CRIMINELS éTRANGERSLe Conseil fédéral a durci le contre-projet qu'il oppose à l'initiative de l'UDC sur le renvoi des délinquants étrangers. Cela ne suffit pas au parti agrarien.
Les criminels étrangers ne sont pas les bienvenus en Suisse, mais leur expulsion pose des problèmes plus complexes qu'il n'y paraît. Pour le Conseil fédéral, l'initiative de l'UDC qui exige le renvoi automatique de tout étranger condamné pour meurtre, viol, brigandage, trafic de drogue, effraction, traite des êtres humains ou abus des prestations sociales ne respecte pas le principe de proportionnalité. Il a décidé de lui opposer un contre-projet indirect qui lie l'expulsion au nombre d'années de prison. Conscient de l'écho que suscite cette discussion au sein de l'opinion publique, il a cependant durci son projet initial. En vertu de la révision de la loi sur les étrangers soumise hier au Parlement, le renvoi sera possible pour toute infraction passible d'une peine d'un an de prison et plus. Dans un premier temps, il avait fixé la barre à deux ans.
Ce débat est né de la dernière révision du Code pénal. Depuis lors, le juge ne peut plus prononcer une expulsion à titre de peine accessoire. Les autorités cantonales gardent néanmoins la compétence de révoquer ou de ne pas renouveler les autorisations de séjour ou d'établissement des étrangers délinquants. Le problème est que la marge d'appréciation dont elles disposent conduit à des pratiques disparates. Tous les partis bourgeois sont d'avis qu'il faut unifier et combler les lacunes de la procédure. L'UDC a pris les devants avec son initiative populaire. Les libéraux-radicaux et les démocrates- chrétiens la jugent excessive et ils souhaitaient le lancement d'un contre-projet.
Le Conseil fédéral reproche à l'UDC d'établir une liste arbitraire. «Si l'initiative était acceptée, écrit-il dans son message au Parlement, une peine mineure pour un petit cambriolage aboutirait automatiquement à la révocation des autorisations, mais pas une peine de prison de plusieurs années portant sur une grave escroquerie». Avec le modèle du gouvernement, la révocation sera prononcée lorsque l'étranger a commis un assassinat, un meurtre, un viol, un brigandage qualifié, une prise d'otage, un incendie ou une autre infrac-tion passible d'au minimum un an de prison. «Il s'agit toujours d'infractions graves, souligne la conseillère fédérale Eveline Widmer-Schlumpf. La réduction de la limite à un an nous permet notamment de tenir compte des cas de viol».
Cette formule satisfait le PDC, un peu moins les libéraux-radicaux qui préconisaient un catalogue de 20 infractions entraînant la révocation automatique de l'autorisation de séjour. Réponse d'Eveline Widmer-Schlumpf: «La solution du Conseil fédéral est un catalogue de fait puisque toutes les infractions entraînant plus d'un an de prison figurent dans le Code pénal». Les autorités conserveront cependant une marge d'appréciation, ce qui fait dire à l'UDC que le contre-projet est un exercice alibi qui ne changera guère la pratique actuelle.

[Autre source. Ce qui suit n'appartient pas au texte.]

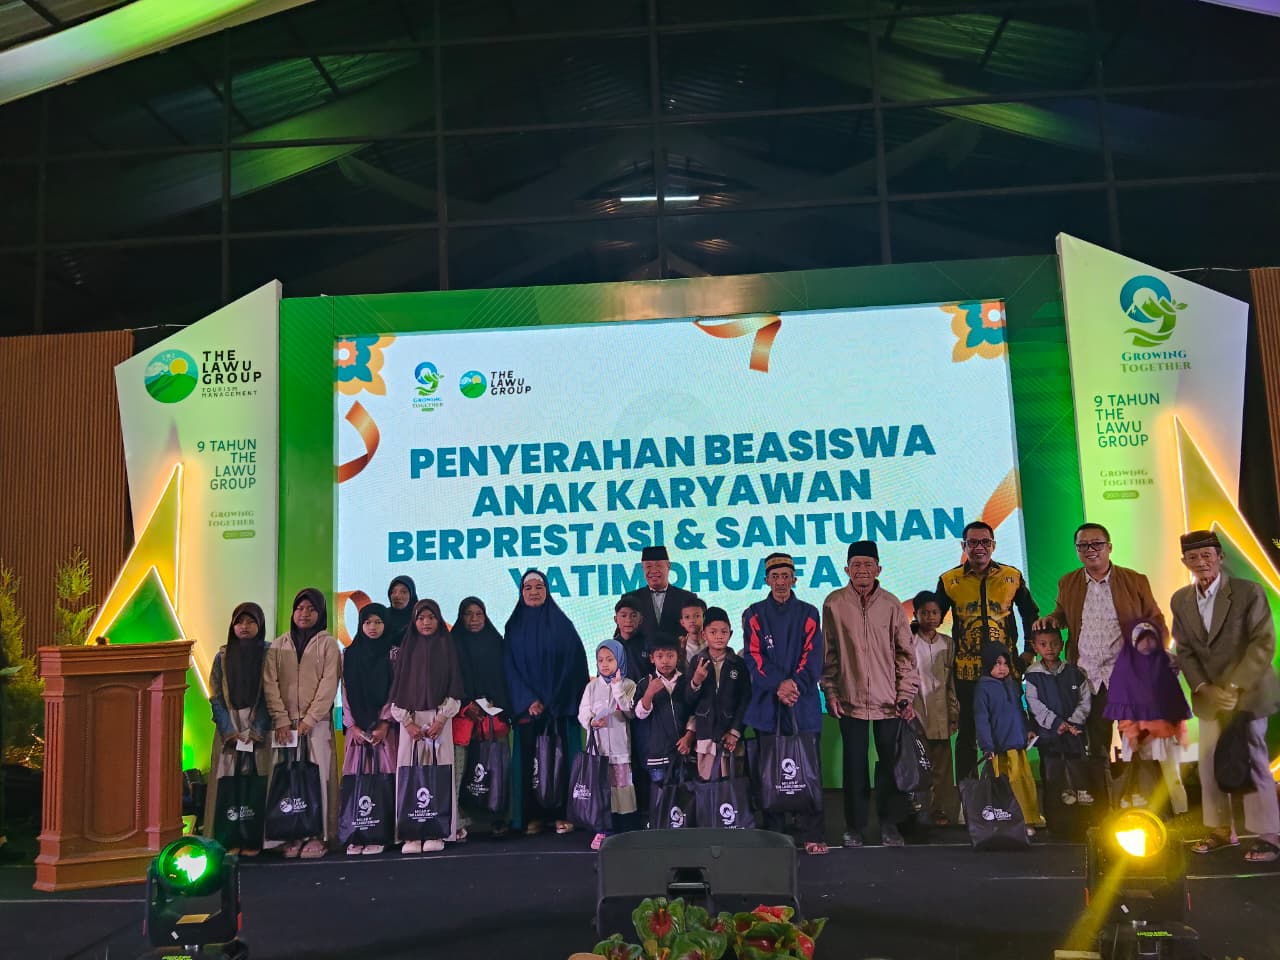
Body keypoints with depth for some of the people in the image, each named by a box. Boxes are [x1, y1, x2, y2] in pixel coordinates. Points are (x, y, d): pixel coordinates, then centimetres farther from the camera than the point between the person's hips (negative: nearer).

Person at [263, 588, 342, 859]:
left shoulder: (327, 644, 5)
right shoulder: (278, 646, 11)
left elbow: (329, 684, -3)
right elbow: (270, 683, 4)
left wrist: (309, 719, -11)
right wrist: (281, 719, -8)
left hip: (317, 722, -2)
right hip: (285, 723, 2)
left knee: (317, 776, -4)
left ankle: (316, 836, 1)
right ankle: (292, 836, 5)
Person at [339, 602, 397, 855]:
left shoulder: (394, 654, 5)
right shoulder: (349, 655, 10)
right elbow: (346, 692, 6)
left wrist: (384, 724, -10)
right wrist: (353, 725, -4)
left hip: (385, 726, -2)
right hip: (357, 727, 2)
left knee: (383, 777, -5)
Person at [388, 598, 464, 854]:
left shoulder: (447, 648, 7)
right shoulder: (406, 649, 10)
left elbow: (454, 688, 2)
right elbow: (397, 688, 6)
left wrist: (440, 720, -9)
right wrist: (408, 722, -6)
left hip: (439, 719, -1)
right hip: (410, 719, 1)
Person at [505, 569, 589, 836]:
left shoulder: (561, 623, 5)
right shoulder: (514, 626, 8)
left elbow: (573, 663, 1)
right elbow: (511, 667, 4)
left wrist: (553, 700, -7)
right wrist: (528, 701, -9)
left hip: (560, 704, -1)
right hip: (527, 706, 1)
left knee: (561, 758, -3)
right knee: (529, 760, -2)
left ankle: (562, 814, 2)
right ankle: (532, 816, 3)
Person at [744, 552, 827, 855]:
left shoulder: (808, 613, 10)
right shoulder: (754, 614, 9)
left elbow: (813, 656, 2)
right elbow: (754, 657, 0)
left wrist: (796, 684, -13)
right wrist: (778, 684, -13)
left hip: (804, 703, 0)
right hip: (767, 705, 0)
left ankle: (812, 835, 1)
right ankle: (773, 835, 8)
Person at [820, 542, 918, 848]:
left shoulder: (891, 604, 1)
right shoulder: (834, 603, -1)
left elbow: (906, 652, 5)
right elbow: (828, 653, 3)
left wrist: (906, 694, -1)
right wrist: (830, 692, 0)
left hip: (888, 700, 1)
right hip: (850, 699, -1)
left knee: (890, 763, 5)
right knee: (855, 765, 5)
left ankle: (889, 824, 20)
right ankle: (854, 827, 18)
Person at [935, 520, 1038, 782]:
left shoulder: (1012, 576, 4)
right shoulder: (949, 581, 1)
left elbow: (1030, 614, 16)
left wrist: (1030, 651, 9)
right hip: (966, 670, -1)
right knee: (967, 733, 6)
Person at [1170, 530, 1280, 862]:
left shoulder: (1248, 592, -11)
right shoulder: (1180, 600, 4)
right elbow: (1185, 651, 4)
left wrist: (1234, 687, -20)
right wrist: (1204, 689, -11)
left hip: (1248, 692, -4)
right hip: (1209, 695, 4)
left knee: (1252, 763, 1)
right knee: (1209, 763, 7)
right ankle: (1221, 830, 20)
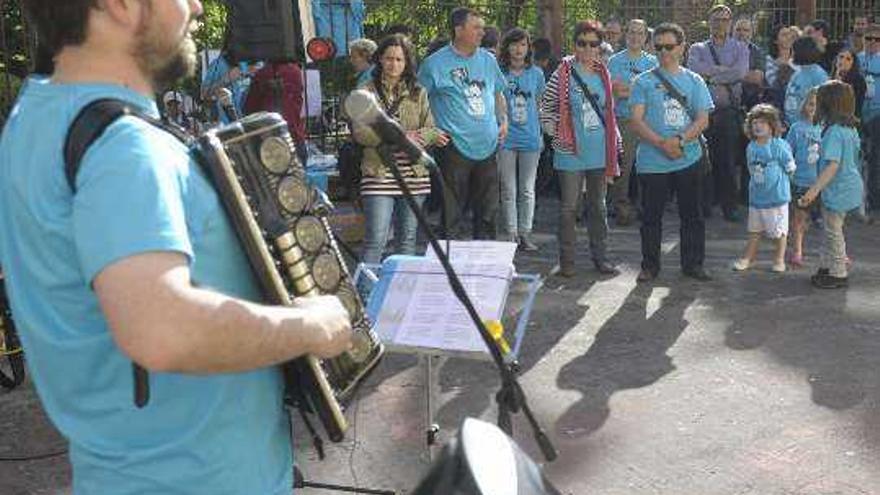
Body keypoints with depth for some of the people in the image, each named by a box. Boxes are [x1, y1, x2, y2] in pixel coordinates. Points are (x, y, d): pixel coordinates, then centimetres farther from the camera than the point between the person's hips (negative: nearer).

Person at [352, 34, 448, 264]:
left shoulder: (418, 93, 11)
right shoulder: (367, 92, 4)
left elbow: (431, 130, 6)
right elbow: (360, 132, -7)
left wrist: (417, 138, -17)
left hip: (413, 174, 3)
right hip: (379, 173, -3)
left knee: (407, 238, 11)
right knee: (376, 239, -9)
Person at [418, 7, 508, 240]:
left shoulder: (488, 60, 12)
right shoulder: (435, 63, -4)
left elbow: (497, 93, 25)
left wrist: (503, 120, 11)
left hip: (488, 145, 5)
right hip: (455, 148, -5)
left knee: (488, 210, 13)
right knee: (452, 212, 0)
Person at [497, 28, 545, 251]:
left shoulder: (536, 73, 5)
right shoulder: (498, 73, -3)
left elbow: (538, 103, 14)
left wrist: (541, 133, 10)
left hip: (530, 138, 2)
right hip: (506, 139, -2)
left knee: (527, 190, 8)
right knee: (508, 191, 4)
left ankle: (525, 232, 17)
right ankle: (511, 234, 12)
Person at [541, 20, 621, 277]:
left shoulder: (603, 75, 9)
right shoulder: (563, 74, -6)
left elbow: (609, 111, 15)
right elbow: (546, 108, -1)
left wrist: (615, 140, 11)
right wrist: (556, 134, -10)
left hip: (600, 153, 4)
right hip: (571, 153, -4)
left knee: (598, 205, 12)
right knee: (569, 207, 2)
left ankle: (600, 256, 23)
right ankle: (567, 260, 12)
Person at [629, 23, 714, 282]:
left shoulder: (694, 81, 8)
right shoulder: (643, 82, 3)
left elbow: (702, 120, 1)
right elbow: (636, 121, -5)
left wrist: (680, 140, -15)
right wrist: (661, 143, -17)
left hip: (689, 160, 2)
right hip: (652, 162, -1)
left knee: (693, 215, 7)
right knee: (651, 216, 5)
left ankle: (693, 263, 19)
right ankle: (650, 265, 17)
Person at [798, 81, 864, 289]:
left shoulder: (834, 132, -24)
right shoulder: (851, 128, 4)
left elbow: (833, 165, -29)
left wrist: (814, 190, -30)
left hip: (838, 189, -9)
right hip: (850, 184, 9)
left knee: (833, 232, 5)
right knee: (831, 230, 21)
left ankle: (838, 274, 16)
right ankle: (826, 266, 33)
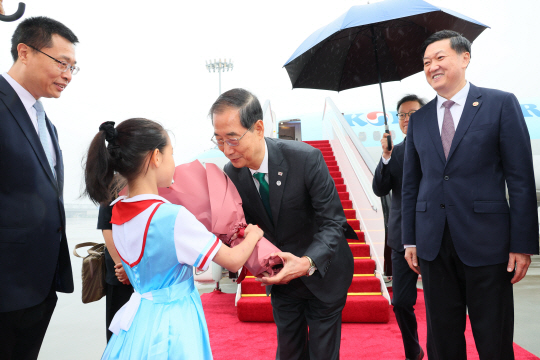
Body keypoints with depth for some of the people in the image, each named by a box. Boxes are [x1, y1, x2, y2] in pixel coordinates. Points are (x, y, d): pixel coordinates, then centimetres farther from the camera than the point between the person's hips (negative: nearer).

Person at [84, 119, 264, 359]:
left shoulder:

Le Conseil fédéral veut également renforcer les conditions d'intégration liées à l'octroi d'une autorisation d'établissement.
Les candidats au permis C devront connaître une langue nationale et adhérer aux valeurs de la Constitution fédérale. Ils devront aussi montrer une volonté de participer à la vie économique et d'acquérir une formation.
Ces conditions s'appliqueront également aux conjoints admis au titre du regroupement familial.
Que pensez-vous d'un conseiller féderal titulaire d'un permis d'établissement de type "C"?, d'ici lhiver j'aurai atteint 12000 signatures cançernat mon initiative allant dans ce sens.
Pas sûr, d'après les commentaires, que la connaissance d'une langue nationale suffise; une formation complémentaire paraît nécessaire. Et dans ce cas, ,il faudra probablement aussi exiger un permis C pour les Suisses.
C'est quand même incroyable! devant un conseil féderal raciste, je pense que seul Kadafi peut fair quelque choses avec ses mesure de rétorsion contre ses raciste d(ou leurs seuls soucis sont les étrangers?! de toute manière je dis ça a tous les étrangers qui ont des familles dans ce pays qui ont été victime d'une mesure inhumaine des autorités suisses ils n'ont qu'a poursuivre cas par cas les auteurs devant des tribuneaux international comme le TPI et autre instance.
Le trafique de drogue et la traite d'êtres humains, femmes et enfants, ne sont pas des délits graves ? . Les victimes ont-elles demandé d'être victimes?